What you have to do:
Across all entries below, how many lines include "banke"? Only the number, please.

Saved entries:

+++++

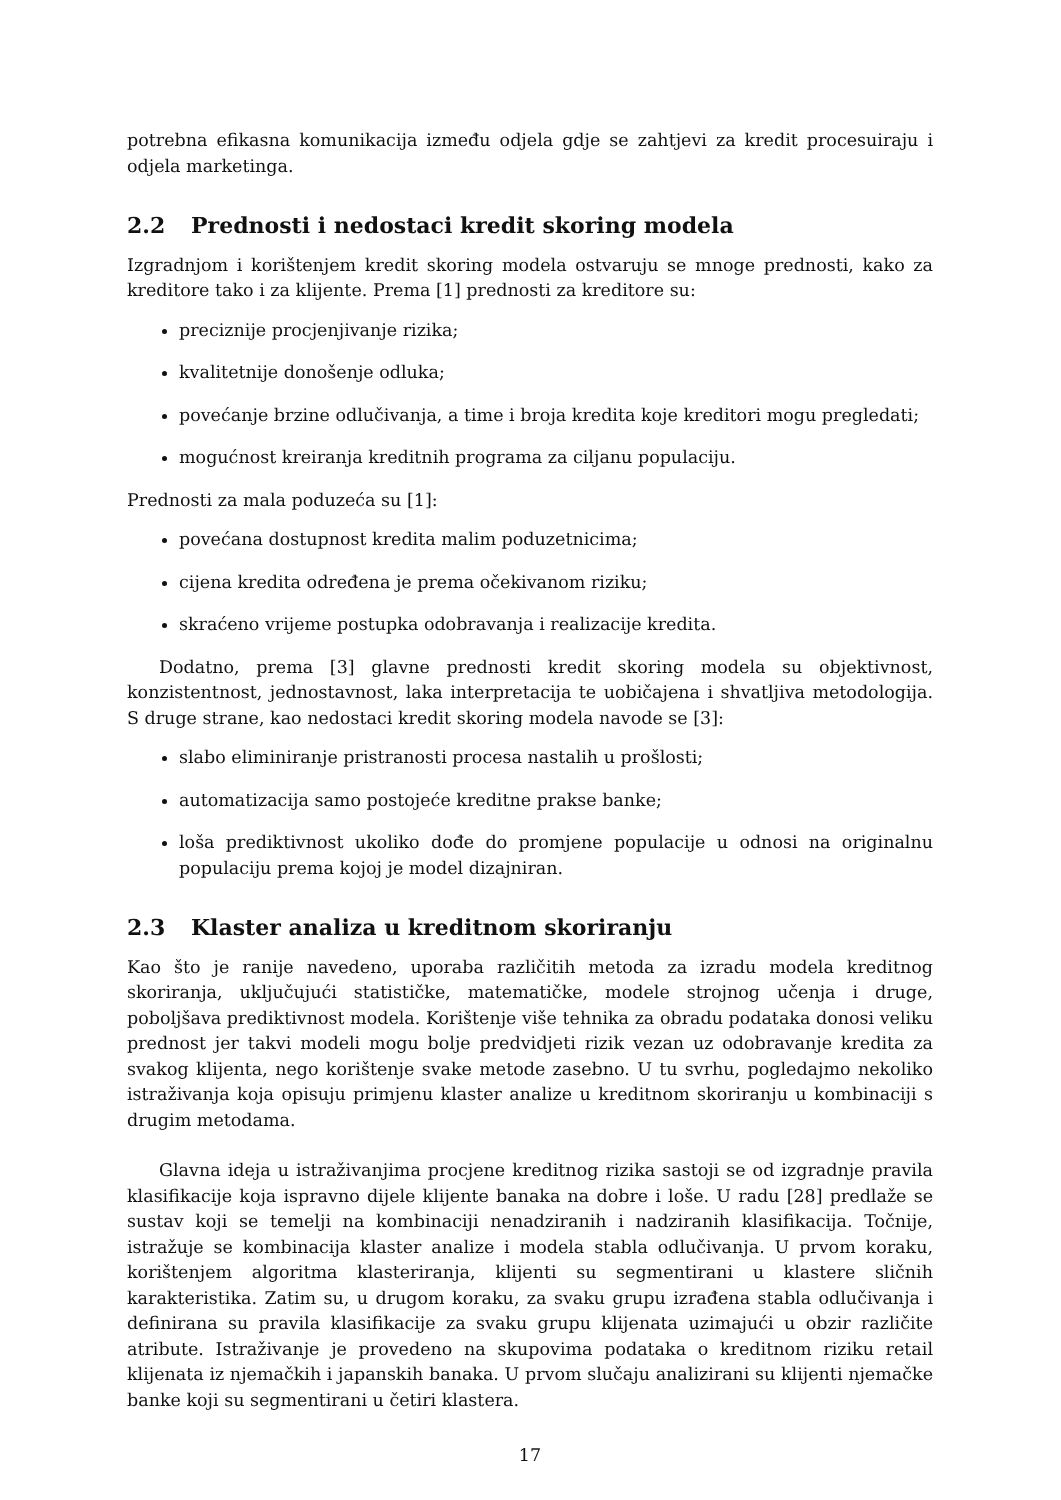potrebna efikasna komunikacija između odjela gdje se zahtjevi za kredit procesuiraju i odjela marketinga.
2.2 Prednosti i nedostaci kredit skoring modela
Izgradnjom i korištenjem kredit skoring modela ostvaruju se mnoge prednosti, kako za kreditore tako i za klijente. Prema [1] prednosti za kreditore su:
preciznije procjenjivanje rizika;
kvalitetnije donošenje odluka;
povećanje brzine odlučivanja, a time i broja kredita koje kreditori mogu pregledati;
mogućnost kreiranja kreditnih programa za ciljanu populaciju.
Prednosti za mala poduzeća su [1]:
povećana dostupnost kredita malim poduzetnicima;
cijena kredita određena je prema očekivanom riziku;
skraćeno vrijeme postupka odobravanja i realizacije kredita.
Dodatno, prema [3] glavne prednosti kredit skoring modela su objektivnost, konzistentnost, jednostavnost, laka interpretacija te uobičajena i shvatljiva metodologija. S druge strane, kao nedostaci kredit skoring modela navode se [3]:
slabo eliminiranje pristranosti procesa nastalih u prošlosti;
automatizacija samo postojeće kreditne prakse banke;
loša prediktivnost ukoliko dođe do promjene populacije u odnosi na originalnu populaciju prema kojoj je model dizajniran.
2.3 Klaster analiza u kreditnom skoriranju
Kao što je ranije navedeno, uporaba različitih metoda za izradu modela kreditnog skoriranja, uključujući statističke, matematičke, modele strojnog učenja i druge, poboljšava prediktivnost modela. Korištenje više tehnika za obradu podataka donosi veliku prednost jer takvi modeli mogu bolje predvidjeti rizik vezan uz odobravanje kredita za svakog klijenta, nego korištenje svake metode zasebno. U tu svrhu, pogledajmo nekoliko istraživanja koja opisuju primjenu klaster analize u kreditnom skoriranju u kombinaciji s drugim metodama.
Glavna ideja u istraživanjima procjene kreditnog rizika sastoji se od izgradnje pravila klasifikacije koja ispravno dijele klijente banaka na dobre i loše. U radu [28] predlaže se sustav koji se temelji na kombinaciji nenadziranih i nadziranih klasifikacija. Točnije, istražuje se kombinacija klaster analize i modela stabla odlučivanja. U prvom koraku, korištenjem algoritma klasteriranja, klijenti su segmentirani u klastere sličnih karakteristika. Zatim su, u drugom koraku, za svaku grupu izrađena stabla odlučivanja i definirana su pravila klasifikacije za svaku grupu klijenata uzimajući u obzir različite atribute. Istraživanje je provedeno na skupovima podataka o kreditnom riziku retail klijenata iz njemačkih i japanskih banaka. U prvom slučaju analizirani su klijenti njemačke banke koji su segmentirani u četiri klastera.
17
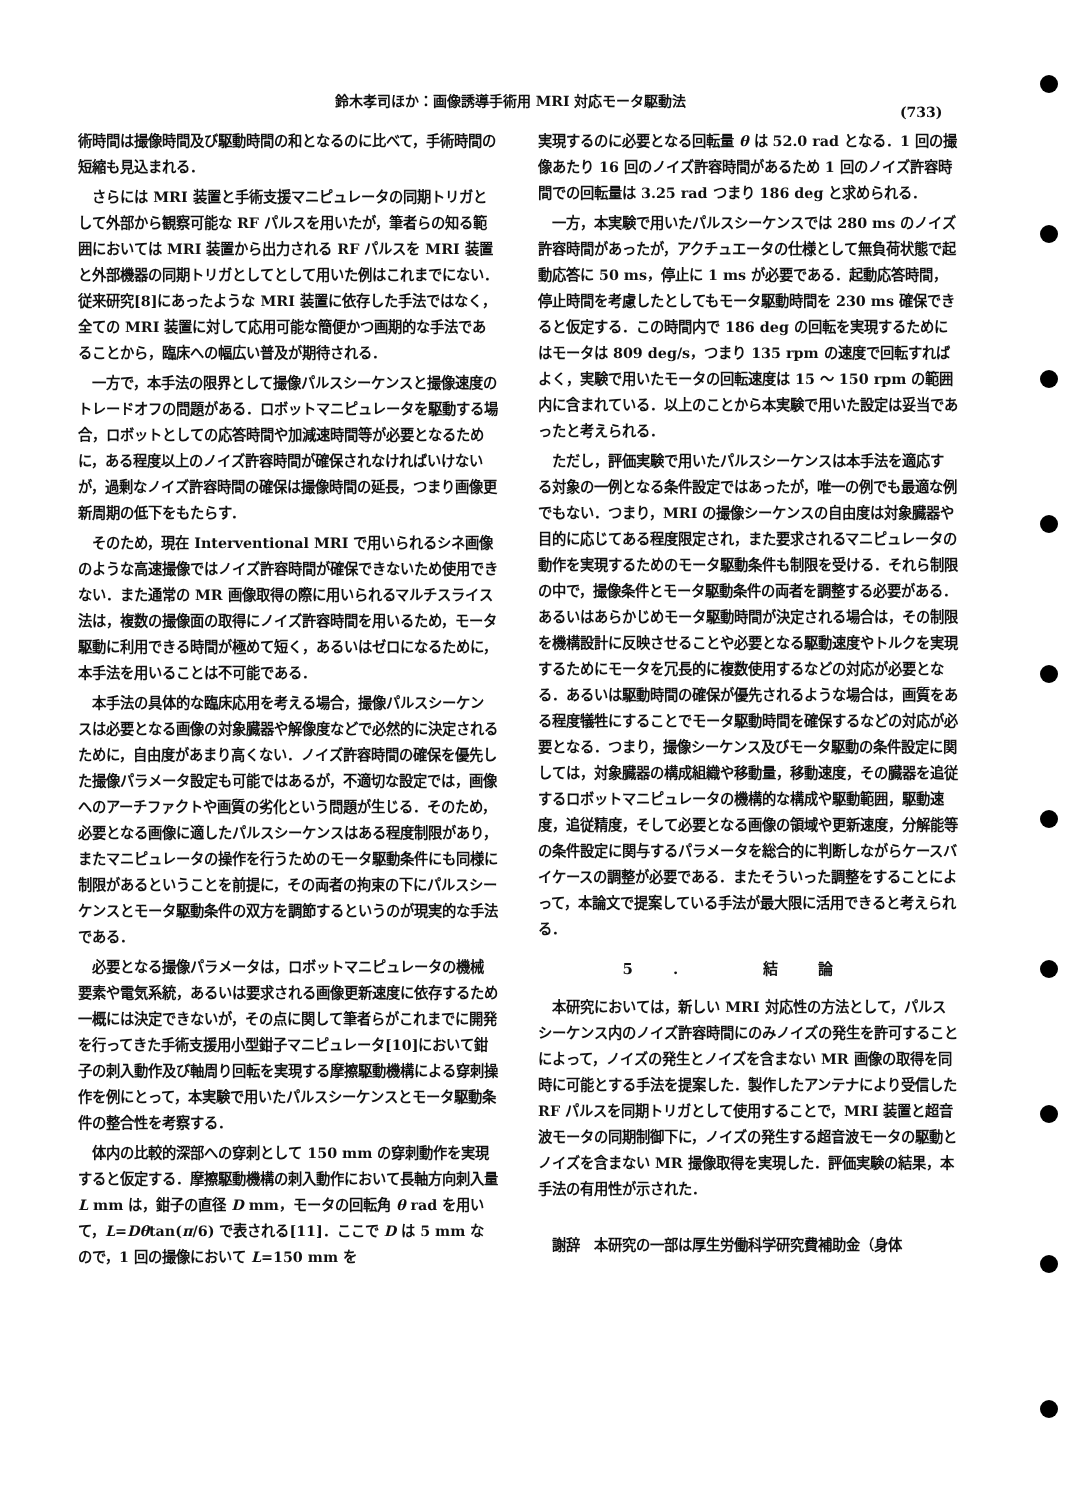鈴木孝司ほか：画像誘導手術用 MRI 対応モータ駆動法
(733)
術時間は撮像時間及び駆動時間の和となるのに比べて，手術時間の短縮も見込まれる．
さらには MRI 装置と手術支援マニピュレータの同期トリガとして外部から観察可能な RF パルスを用いたが，筆者らの知る範囲においては MRI 装置から出力される RF パルスを MRI 装置と外部機器の同期トリガとしてとして用いた例はこれまでにない．従来研究[8]にあったような MRI 装置に依存した手法ではなく，全ての MRI 装置に対して応用可能な簡便かつ画期的な手法であることから，臨床への幅広い普及が期待される．
一方で，本手法の限界として撮像パルスシーケンスと撮像速度のトレードオフの問題がある．ロボットマニピュレータを駆動する場合，ロボットとしての応答時間や加減速時間等が必要となるために，ある程度以上のノイズ許容時間が確保されなければいけないが，過剰なノイズ許容時間の確保は撮像時間の延長，つまり画像更新周期の低下をもたらす．
そのため，現在 Interventional MRI で用いられるシネ画像のような高速撮像ではノイズ許容時間が確保できないため使用できない．また通常の MR 画像取得の際に用いられるマルチスライス法は，複数の撮像面の取得にノイズ許容時間を用いるため，モータ駆動に利用できる時間が極めて短く，あるいはゼロになるために，本手法を用いることは不可能である．
本手法の具体的な臨床応用を考える場合，撮像パルスシーケンスは必要となる画像の対象臓器や解像度などで必然的に決定されるために，自由度があまり高くない．ノイズ許容時間の確保を優先した撮像パラメータ設定も可能ではあるが，不適切な設定では，画像へのアーチファクトや画質の劣化という問題が生じる．そのため，必要となる画像に適したパルスシーケンスはある程度制限があり，またマニピュレータの操作を行うためのモータ駆動条件にも同様に制限があるということを前提に，その両者の拘束の下にパルスシーケンスとモータ駆動条件の双方を調節するというのが現実的な手法である．
必要となる撮像パラメータは，ロボットマニピュレータの機械要素や電気系統，あるいは要求される画像更新速度に依存するため一概には決定できないが，その点に関して筆者らがこれまでに開発を行ってきた手術支援用小型鉗子マニピュレータ[10]において鉗子の刺入動作及び軸周り回転を実現する摩擦駆動機構による穿刺操作を例にとって，本実験で用いたパルスシーケンスとモータ駆動条件の整合性を考察する．
体内の比較的深部への穿刺として 150 mm の穿刺動作を実現すると仮定する．摩擦駆動機構の刺入動作において長軸方向刺入量 L mm は，鉗子の直径 D mm，モータの回転角 θ rad を用いて，L=Dθtan(π/6) で表される[11]．ここで D は 5 mm なので，1 回の撮像において L=150 mm を
実現するのに必要となる回転量 θ は 52.0 rad となる．1 回の撮像あたり 16 回のノイズ許容時間があるため 1 回のノイズ許容時間での回転量は 3.25 rad つまり 186 deg と求められる．
一方，本実験で用いたパルスシーケンスでは 280 ms のノイズ許容時間があったが，アクチュエータの仕様として無負荷状態で起動応答に 50 ms，停止に 1 ms が必要である．起動応答時間，停止時間を考慮したとしてもモータ駆動時間を 230 ms 確保できると仮定する．この時間内で 186 deg の回転を実現するためにはモータは 809 deg/s，つまり 135 rpm の速度で回転すればよく，実験で用いたモータの回転速度は 15 ～ 150 rpm の範囲内に含まれている．以上のことから本実験で用いた設定は妥当であったと考えられる．
ただし，評価実験で用いたパルスシーケンスは本手法を適応する対象の一例となる条件設定ではあったが，唯一の例でも最適な例でもない．つまり，MRI の撮像シーケンスの自由度は対象臓器や目的に応じてある程度限定され，また要求されるマニピュレータの動作を実現するためのモータ駆動条件も制限を受ける．それら制限の中で，撮像条件とモータ駆動条件の両者を調整する必要がある．あるいはあらかじめモータ駆動時間が決定される場合は，その制限を機構設計に反映させることや必要となる駆動速度やトルクを実現するためにモータを冗長的に複数使用するなどの対応が必要となる．あるいは駆動時間の確保が優先されるような場合は，画質をある程度犠牲にすることでモータ駆動時間を確保するなどの対応が必要となる．つまり，撮像シーケンス及びモータ駆動の条件設定に関しては，対象臓器の構成組織や移動量，移動速度，その臓器を追従するロボットマニピュレータの機構的な構成や駆動範囲，駆動速度，追従精度，そして必要となる画像の領域や更新速度，分解能等の条件設定に関与するパラメータを総合的に判断しながらケースバイケースの調整が必要である．またそういった調整をすることによって，本論文で提案している手法が最大限に活用できると考えられる．
5. 結論
本研究においては，新しい MRI 対応性の方法として，パルスシーケンス内のノイズ許容時間にのみノイズの発生を許可することによって，ノイズの発生とノイズを含まない MR 画像の取得を同時に可能とする手法を提案した．製作したアンテナにより受信した RF パルスを同期トリガとして使用することで，MRI 装置と超音波モータの同期制御下に，ノイズの発生する超音波モータの駆動とノイズを含まない MR 撮像取得を実現した．評価実験の結果，本手法の有用性が示された．
謝辞　本研究の一部は厚生労働科学研究費補助金（身体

+++++

Task output:
2